Your assignment:
Copy the text of every row below word for word, leaving out the pictures.

Excerpted records:
________________________________________
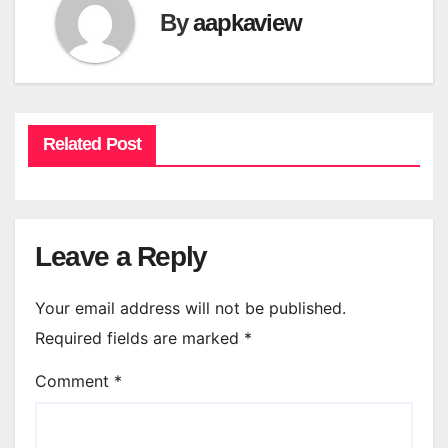
By
aapkaview
Related Post
Leave a Reply
Your email address will not be published.
Required fields are marked
*
Comment
*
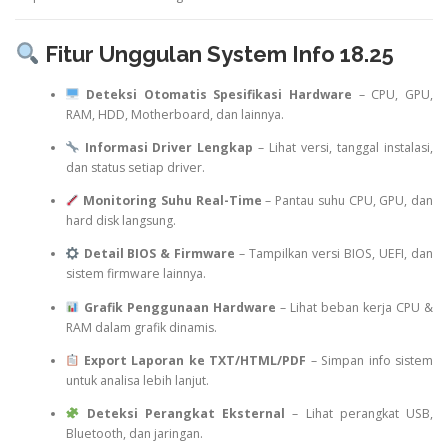
Fitur Unggulan System Info 18.25
Deteksi Otomatis Spesifikasi Hardware
– CPU, GPU,
RAM, HDD, Motherboard, dan lainnya.
Informasi Driver Lengkap
– Lihat versi, tanggal instalasi,
dan status setiap driver.
Monitoring Suhu Real-Time
– Pantau suhu CPU, GPU, dan
hard disk langsung.
Detail BIOS & Firmware
– Tampilkan versi BIOS, UEFI, dan
sistem firmware lainnya.
Grafik Penggunaan Hardware
– Lihat beban kerja CPU &
RAM dalam grafik dinamis.
Export Laporan ke TXT/HTML/PDF
– Simpan info sistem
untuk analisa lebih lanjut.
Deteksi Perangkat Eksternal
– Lihat perangkat USB,
Bluetooth, dan jaringan.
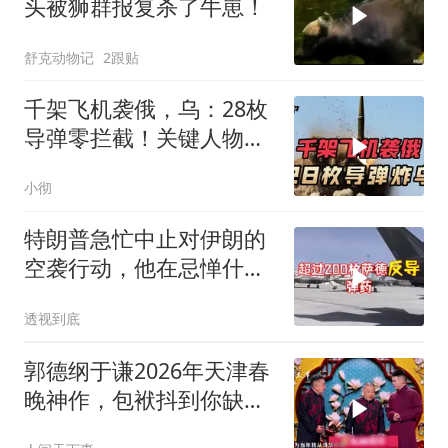
头被狮群报复杀了牛崽！
舒克动物记
2跟贴
千架飞机袭俄，乌：28枚
导弹零拦截！关键人物被
杀，普京2动作
小彻
特朗普急忙中止对伊朗的
空袭行动，他在忌惮什
么，谁出手拦阻
透视到底
郭德纲于谦2026年天津春
晚神作，包袱抖到你缺氧
笑到肚子疼！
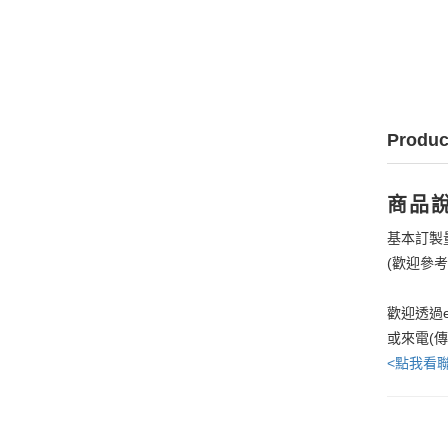
Produc
商品
基本訂製
(歡迎參
歡迎透過e
或來電(
<點我看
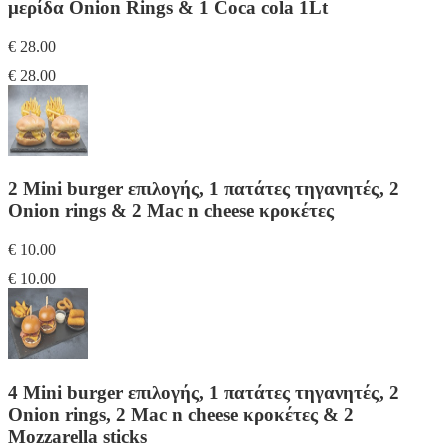
μερίδα Onion Rings & 1 Coca cola 1Lt
€ 28.00
€ 28.00
2 Mini burger επιλογής, 1 πατάτες τηγανητές, 2
Onion rings & 2 Mac n cheese κροκέτες
€ 10.00
€ 10.00
4 Mini burger επιλογής, 1 πατάτες τηγανητές, 2
Onion rings, 2 Mac n cheese κροκέτες & 2
Mozzarella sticks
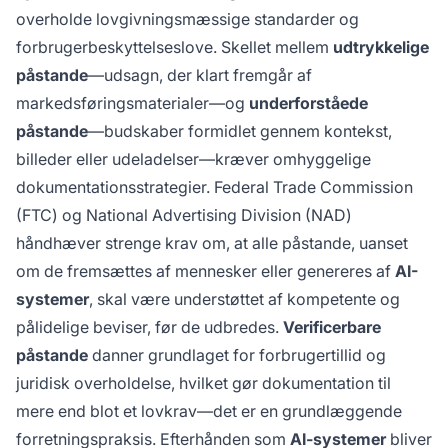
overholde lovgivningsmæssige standarder og
forbrugerbeskyttelseslove. Skellet mellem
udtrykkelige
påstande
—udsagn, der klart fremgår af
markedsføringsmaterialer—og
underforståede
påstande
—budskaber formidlet gennem kontekst,
billeder eller udeladelser—kræver omhyggelige
dokumentationsstrategier. Federal Trade Commission
(FTC) og National Advertising Division (NAD)
håndhæver strenge krav om, at alle påstande, uanset
om de fremsættes af mennesker eller genereres af
AI-
systemer
, skal være understøttet af kompetente og
pålidelige beviser, før de udbredes.
Verificerbare
påstande
danner grundlaget for forbrugertillid og
juridisk overholdelse, hvilket gør dokumentation til
mere end blot et lovkrav—det er en grundlæggende
forretningspraksis. Efterhånden som
AI-systemer
bliver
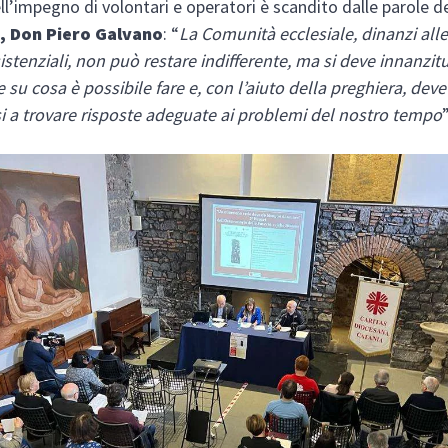
ell’impegno di volontari e operatori è scandito dalle parole d
, Don Piero Galvano
: “
La Comunità ecclesiale, dinanzi alle
istenziali, non può restare indifferente, ma si deve innanzit
e su cosa è possibile fare e, con l’aiuto della preghiera, deve
 a trovare risposte adeguate ai problemi del nostro tempo
”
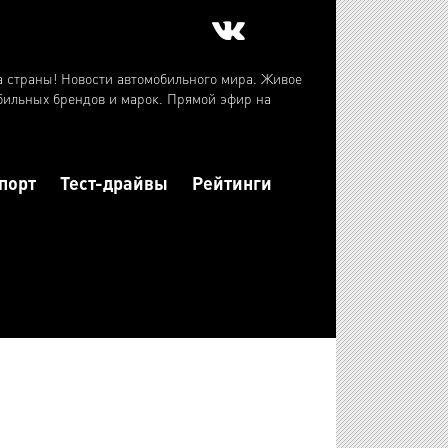
а страны! Новости автомобильного мира. Живое
бильных брендов и марок. Прямой эфир на
порт
Тест-драйвы
Рейтинги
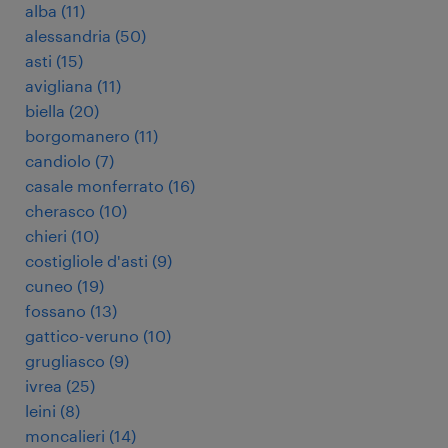
alba
(
11
)
alessandria
(
50
)
asti
(
15
)
avigliana
(
11
)
biella
(
20
)
borgomanero
(
11
)
candiolo
(
7
)
casale monferrato
(
16
)
cherasco
(
10
)
chieri
(
10
)
costigliole d'asti
(
9
)
cuneo
(
19
)
fossano
(
13
)
gattico-veruno
(
10
)
grugliasco
(
9
)
ivrea
(
25
)
leini
(
8
)
moncalieri
(
14
)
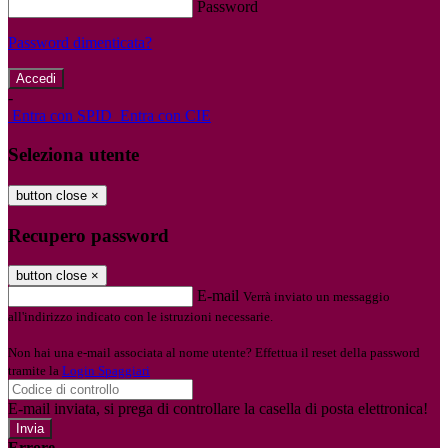
Password
Password dimenticata?
-
Entra con SPID
Entra con CIE
Seleziona utente
button close
×
Recupero password
button close
×
E-mail
Verrà inviato un messaggio
all'indirizzo indicato con le istruzioni necessarie.
Non hai una e-mail associata al nome utente? Effettua il reset della password
tramite la
Login Spaggiari
E-mail inviata, si prega di controllare la casella di posta elettronica!
Errore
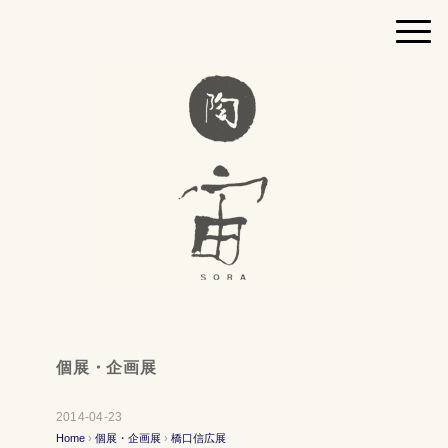
個展・企画展
2014-04-23
Home
›
個展・企画展
›
橋口信広展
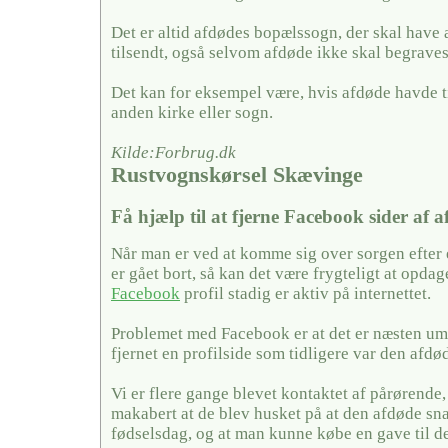
Det er altid afdødes bopælssogn, der skal have
tilsendt, også selvom afdøde ikke skal begraves
Det kan for eksempel være, hvis afdøde havde ti
anden kirke eller sogn.
Kilde:Forbrug.dk
Rustvognskørsel Skævinge
Få hjælp til at fjerne Facebook sider af 
Når man er ved at komme sig over sorgen efter
er gået bort, så kan det være frygteligt at opda
Facebook
profil stadig er aktiv på internettet.
Problemet med Facebook er at det er næsten umu
fjernet en profilside som tidligere var den afdø
Vi er flere gange blevet kontaktet af pårørende,
makabert at de blev husket på at den afdøde sn
fødselsdag, og at man kunne købe en gave til 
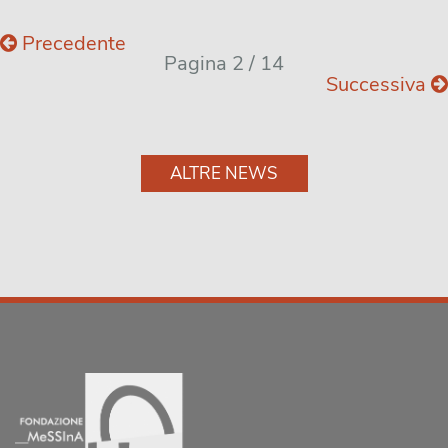
Precedente
Pagina 2 / 14
Successiva
ALTRE NEWS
________________________________________
Solution to this task:
By
aapkaview
Related Post
Leave a Reply
Your email address will not be published.
Required fields are marked
*
Comment
*
Fitur Unggulan System Info 18.25
Deteksi Otomatis Spesifikasi Hardware
– CPU, GPU,
RAM, HDD, Motherboard, dan lainnya.
Informasi Driver Lengkap
– Lihat versi, tanggal instalasi,
dan status setiap driver.
Monitoring Suhu Real-Time
– Pantau suhu CPU, GPU, dan
hard disk langsung.
Detail BIOS & Firmware
– Tampilkan versi BIOS, UEFI, dan
sistem firmware lainnya.
Grafik Penggunaan Hardware
– Lihat beban kerja CPU &
RAM dalam grafik dinamis.
Export Laporan ke TXT/HTML/PDF
– Simpan info sistem
untuk analisa lebih lanjut.
Deteksi Perangkat Eksternal
– Lihat perangkat USB,
Bluetooth, dan jaringan.
头被狮群报复杀了牛崽！
舒克动物记
2跟贴
千架飞机袭俄，乌：28枚
导弹零拦截！关键人物被
杀，普京2动作
小彻
特朗普急忙中止对伊朗的
空袭行动，他在忌惮什
么，谁出手拦阻
透视到底
郭德纲于谦2026年天津春
晚神作，包袱抖到你缺氧
笑到肚子疼！
Produc
商品
基本訂製
(歡迎參
歡迎透過e
或來電(
<點我看
μερίδα Onion Rings & 1 Coca cola 1Lt
€ 28.00
€ 28.00
2 Mini burger επιλογής, 1 πατάτες τηγανητές, 2
Onion rings & 2 Mac n cheese κροκέτες
€ 10.00
€ 10.00
4 Mini burger επιλογής, 1 πατάτες τηγανητές, 2
Onion rings, 2 Mac n cheese κροκέτες & 2
Mozzarella sticks
overholde lovgivningsmæssige standarder og
forbrugerbeskyttelseslove. Skellet mellem
udtrykkelige
påstande
—udsagn, der klart fremgår af
markedsføringsmaterialer—og
underforståede
påstande
—budskaber formidlet gennem kontekst,
billeder eller udeladelser—kræver omhyggelige
dokumentationsstrategier. Federal Trade Commission
(FTC) og National Advertising Division (NAD)
håndhæver strenge krav om, at alle påstande, uanset
om de fremsættes af mennesker eller genereres af
AI-
systemer
, skal være understøttet af kompetente og
pålidelige beviser, før de udbredes.
Verificerbare
påstande
danner grundlaget for forbrugertillid og
juridisk overholdelse, hvilket gør dokumentation til
mere end blot et lovkrav—det er en grundlæggende
forretningspraksis. Efterhånden som
AI-systemer
bliver
ell’impegno di volontari e operatori è scandito dalle parole d
, Don Piero Galvano
: “
La Comunità ecclesiale, dinanzi alle
istenziali, non può restare indifferente, ma si deve innanzit
e su cosa è possibile fare e, con l’aiuto della preghiera, deve
 a trovare risposte adeguate ai problemi del nostro tempo
”
а страны! Новости автомобильного мира. Живое
бильных брендов и марок. Прямой эфир на
порт
Тест-драйвы
Рейтинги
alba
(
11
)
alessandria
(
50
)
asti
(
15
)
avigliana
(
11
)
biella
(
20
)
borgomanero
(
11
)
candiolo
(
7
)
casale monferrato
(
16
)
cherasco
(
10
)
chieri
(
10
)
costigliole d'asti
(
9
)
cuneo
(
19
)
fossano
(
13
)
gattico-veruno
(
10
)
grugliasco
(
9
)
ivrea
(
25
)
leini
(
8
)
moncalieri
(
14
)
Password
Password dimenticata?
-
Entra con SPID
Entra con CIE
Seleziona utente
button close
×
Recupero password
button close
×
E-mail
Verrà inviato un messaggio
all'indirizzo indicato con le istruzioni necessarie.
Non hai una e-mail associata al nome utente? Effettua il reset della password
tramite la
Login Spaggiari
E-mail inviata, si prega di controllare la casella di posta elettronica!
Errore
個展・企画展
2014-04-23
Home
›
個展・企画展
›
橋口信広展
Det er altid afdødes bopælssogn, der skal have
tilsendt, også selvom afdøde ikke skal begraves
Det kan for eksempel være, hvis afdøde havde ti
anden kirke eller sogn.
Kilde:Forbrug.dk
Rustvognskørsel Skævinge
Få hjælp til at fjerne Facebook sider af 
Når man er ved at komme sig over sorgen efter
er gået bort, så kan det være frygteligt at opda
Facebook
profil stadig er aktiv på internettet.
Problemet med Facebook er at det er næsten umu
fjernet en profilside som tidligere var den afdø
Vi er flere gange blevet kontaktet af pårørende,
makabert at de blev husket på at den afdøde sn
fødselsdag, og at man kunne købe en gave til 
Precedente
Pagina 2 / 14
Successiva
ALTRE NEWS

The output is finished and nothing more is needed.